India, for instance, is already on the US government’s Priority Watch List - nations that are monitored closely given they do not always tow the line on intellectual property according to Washington’s standards. Countries in this classification include Argentina, China, Egypt, Pakistan, and Russia, among many others.
PhRMA believes the US should threaten to downgrade India to a Priority Foreign Country, which includes the “worst” nations that thwart intellectual property boundaries. Currently, only Ukraine is considered a member of this exclusive category.
"The multinational companies are exploring all options - from paring their investments in the country to forcing the US to take some actions," said a source in New Delhi, who, Reuters reported, “is directly involved in the situation.”
"Companies feel something should be done at the earliest to check the violations of their intellectual property in the country. They want government-to-government pressure to change things," the source said.
A PhRMA representative declined to comment to Reuters.
"PhRMA makes submissions to the US government every year on trade issues but this year they really want to ratchet up the pressure on India," said a drug company executive.
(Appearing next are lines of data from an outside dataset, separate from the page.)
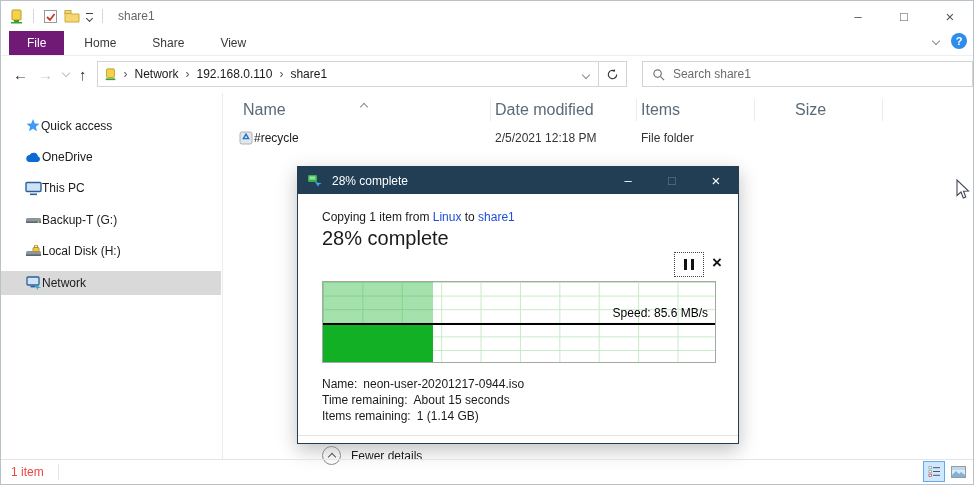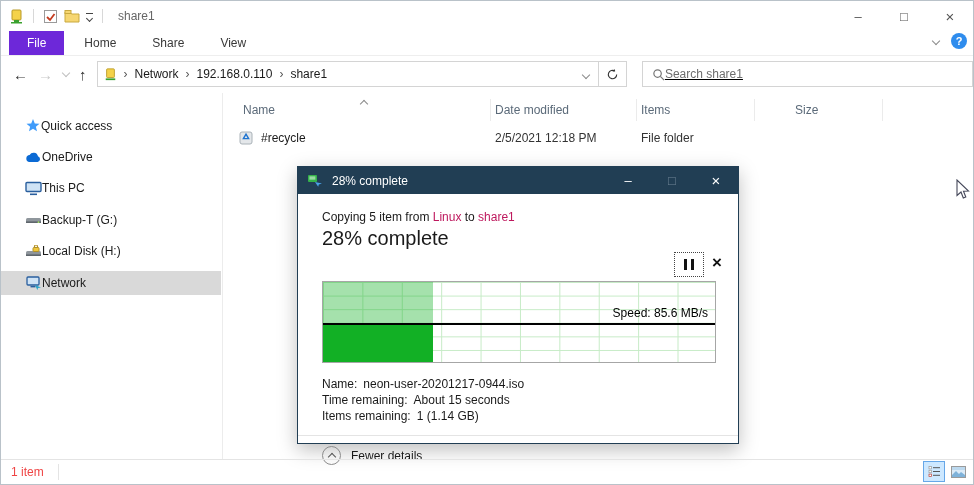--- a/index.html
+++ b/index.html
@@ -15,68 +15,68 @@
   .win-btn { width:46px; height:30px; display:flex; align-items:center; justify-content:center; color:#555; font-size:13px; }
   .qat-dd { display:flex; flex-direction:column; align-items:center; line-height:4px; margin-top:2px;}
   .qat-dd .bar { width:7px; height:1px; background:#444; margin-bottom:2px;}
   .chev { display:inline-block; width:6px; height:6px; border-right:1px solid #444; border-bottom:1px solid #444; transform:rotate(45deg); }
   .chev.up { transform:rotate(-135deg); }
   .chev.light { border-color:#bfbfbf; }
 
   
   .tabsrow { position:absolute; top:30px; left:0; right:0; height:25px; border-bottom:1px solid #eeeeee; display:flex; align-items:stretch; }
   .tab { padding:0 16px; font-size:12px; color:#383838; display:flex; align-items:center; margin-left:4px; }
-  .tab.active { background:#6d28d9; color:#fff; margin-left:8px; padding:0 18px; }
+  .tab.active { background:#701a75; color:#fff; margin-left:8px; padding:0 18px; }
   .ribbon-right { position:absolute; right:6px; top:32px; display:flex; align-items:center; gap:12px; }
   .help-circle { width:16px; height:16px; border-radius:50%; background:#2e8ced; color:#fff; font-size:11px; font-weight:bold; display:flex; align-items:center; justify-content:center; }
 
   
   .addrrow { position:absolute; top:56px; left:0; right:0; height:34px; display:flex; align-items:center; }
   .navbtns { display:flex; align-items:center; gap:10px; padding:0 10px 0 12px; font-size:15px; }
   .addrbox { display:flex; align-items:center; height:26px; border:1px solid #d4d4d4; background:#fff; width:512px; font-size:12px; padding-left:6px; }
   .crumb-sep { color:#555; margin:0 7px; font-size:12px; }
   .crumb { color:#1a1a1a; }
   .addr-dd { margin-left:auto; padding:0 9px; }
   .addr-refresh { width:28px; height:26px; border:1px solid #d4d4d4; border-left:none; display:flex; align-items:center; justify-content:center; }
-  .searchbox { margin-left:15px; width:337px; height:26px; border:1px solid #d4d4d4; display:flex; align-items:center; padding-left:9px; gap:0;text-decoration:underline; }
+  .searchbox { margin-left:15px; width:337px; height:26px; border:1px solid #d4d4d4; display:flex; align-items:center; padding-left:9px; gap:8px; }
   .placeholder { color:#6d6d6d; font-size:12px; }
 
   
   .sidebar { position:absolute; top:92px; left:0; width:220px; bottom:25px; background:#fff; }
   .side-item { position:absolute; left:0; width:220px; height:24px; display:flex; align-items:center; padding-left:24px; font-size:12px; color:#1a1a1a; }
   .side-item.selected { background:#d9d9d9; }
   .side-divider { position:absolute; top:92px; left:221px; width:1px; bottom:25px; background:#ececec; }
 
   
-  .listhead { position:absolute; top:98px; left:238px; right:10px; height:22px; display:flex; font-size:12px; color:#5b6a79; }
+  .listhead { position:absolute; top:98px; left:238px; right:10px; height:22px; display:flex; font-size:16px; color:#5b6a79; }
   .col { display:flex; align-items:center; border-right:1px solid #ebebeb; padding-left:4px; position:relative; }
   .c-name{ width:252px; } .c-date{ width:146px; } .c-type{ width:118px; } .c-size{ width:92px;margin-left:36px; }
   .sort-chev { position:absolute; left:122px; top:-3px; }
   .filerow { position:absolute; top:126px; left:238px; height:22px; display:flex; align-items:center; font-size:12px; color:#1a1a1a; }
-  .fr-name { width:256px; display:flex; align-items:center; gap:8px; }
+  .fr-name { width:256px; display:flex; align-items:center; gap:1px; }
   .fr-date { width:146px; color:#333; } .fr-type { width:118px; color:#333; }
 
   
   .statusbar { position:absolute; left:0; right:0; bottom:0; height:25px; border-top:1px solid #e4e4e4; display:flex; align-items:center; font-size:12px; }
   .status-count { color:#ef4444; padding-left:10px; }
   .status-sep { width:1px; height:16px; background:#e4e4e4; margin-left:14px; }
   .view-btns { position:absolute; right:4px; bottom:2px; display:flex; gap:2px; }
   .view-btn { width:22px; height:21px; display:flex; align-items:center; justify-content:center; border:1px solid transparent; }
   .view-btn.active { background:#cde8ff; border-color:#66a7e8; }
 
   
   .dialog { position:absolute; left:296px; top:165px; width:442px; height:278px; background:#fff; border:1px solid #213e54; box-shadow:0 6px 18px rgba(0,0,0,.25); }
   .dlg-titlebar { height:27px; background:#213e54; display:flex; align-items:center; padding-left:9px; gap:8px; }
   .dlg-title { color:#fff; font-size:12px; }
   .dlg-controls { margin-left:auto; display:flex; height:27px; }
   .dlg-btn { width:44px; display:flex; align-items:center; justify-content:center; color:#fff; font-size:13px; }
   .dlg-btn.dim { color:#6f8495; }
   .dlg-body { position:relative; height:calc(100% - 27px); }
   .dlg-copyline { position:absolute; left:24px; top:16px; font-size:12px; color:#1a1a1a; }
-  .dlg-link { color:#be185d; }
+  .dlg-link { color:#1d4ed8; }
   .dlg-heading { position:absolute; left:24px; top:33px; font-size:20px; color:#1a1a1a; }
   .pause-btn { position:absolute; left:376px; top:58px; width:30px; height:25px; border:1px dotted #444; display:flex; align-items:center; justify-content:center; gap:4px; background:#fff; }
   .pause-btn .bar { width:3px; height:11px; background:#111; }
   .dlg-cancel { position:absolute; left:414px; top:59px; font-size:17px; font-weight:bold; color:#111; line-height:20px; }
   .chart { position:absolute; left:24px; top:87px; width:394px; height:82px; border:1px solid #a6a6a6; background:#fff;
            background-image:linear-gradient(to right,#c6ebc6 1px,transparent 1px),linear-gradient(to bottom,#c6ebc6 1px,transparent 1px);
            background-size:39.4px 13.6px; }
   .prog-light { position:absolute; left:0; top:0; width:28%; height:53%; background:rgba(18,176,37,0.38); }
   .prog-dark  { position:absolute; left:0; top:53%; width:28%; bottom:0; background:#12b025; }
   .speed-line { position:absolute; left:0; right:0; top:53%; height:2px; background:#000; margin-top:-1px; }
@@ -256,21 +256,21 @@
         </svg>
       <span class="dlg-title">28% complete</span>
       <div class="dlg-controls">
         <div class="dlg-btn">–</div>
         <div class="dlg-btn dim">□</div>
         <div class="dlg-btn" style="font-size:15px;">×</div>
       </div>
     </div>
     <div class="dlg-body">
       <div class="dlg-copyline">
-        <span>Copying 5 item from </span><span class="dlg-link">Linux</span><span> to </span><span class="dlg-link">share1</span>
+        <span>Copying 1 item from </span><span class="dlg-link">Linux</span><span> to </span><span class="dlg-link">share1</span>
       </div>
       <div class="dlg-heading">28% complete</div>
       <div class="pause-btn">
           <span class="bar"></span>
           <span class="bar"></span>
         </div>
       <div class="dlg-cancel">×</div>
       <div class="chart">
         <div class="prog-light"></div>
         <div class="prog-dark"></div>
Reuters says PhRMA plans to submit to the US government by the Friday filing deadline a list of concerns about countries they believe could be a part of the Special 301 Report, an annual message from the Office of the United States Trade Representative.
Despite the clout it possesses in the US and globally, the drugmakers need to tread lightly when attempting to influence policy toward a country like India, where a large percentage of the population lives in poverty, at least one company told Reuters.
"I don't believe there is any need for any kind of more assertive stance. This is a situation where constructive engagement is the way forward," GlaxoSmithKline Chief Executive Andrew Witty said.
Nevertheless, India’s drug market is expected to be worth US$22 to 32 million by 2017, making it the 11th largest in the world, according to IMS Health.
Some believe that if India relies too excessively on compulsory licenses for alternative drugs, it may mean that pharmaceutical companies will devote less research and development spending in the country.
AstraZeneca, for example, shut down its research and development operations in Bangalore last month, calling the move part of its global strategy.
"If the authorities are going haywire and looking to grant compulsory licences lock, stock and barrel, in that event you will lose the credibility in India as a system," Ameet Hariani, managing partner at Mumbai-based law firm Hariani & Co., told Reuters.
"You are going to see much more litigation on this issue. People are going to be unwilling to introduce new drugs in the market," he said. "You can't expect to get a new drug at a price of an aspirin."
In 2012, India awarded its first compulsory license to domestic company Natco Pharma Ltd.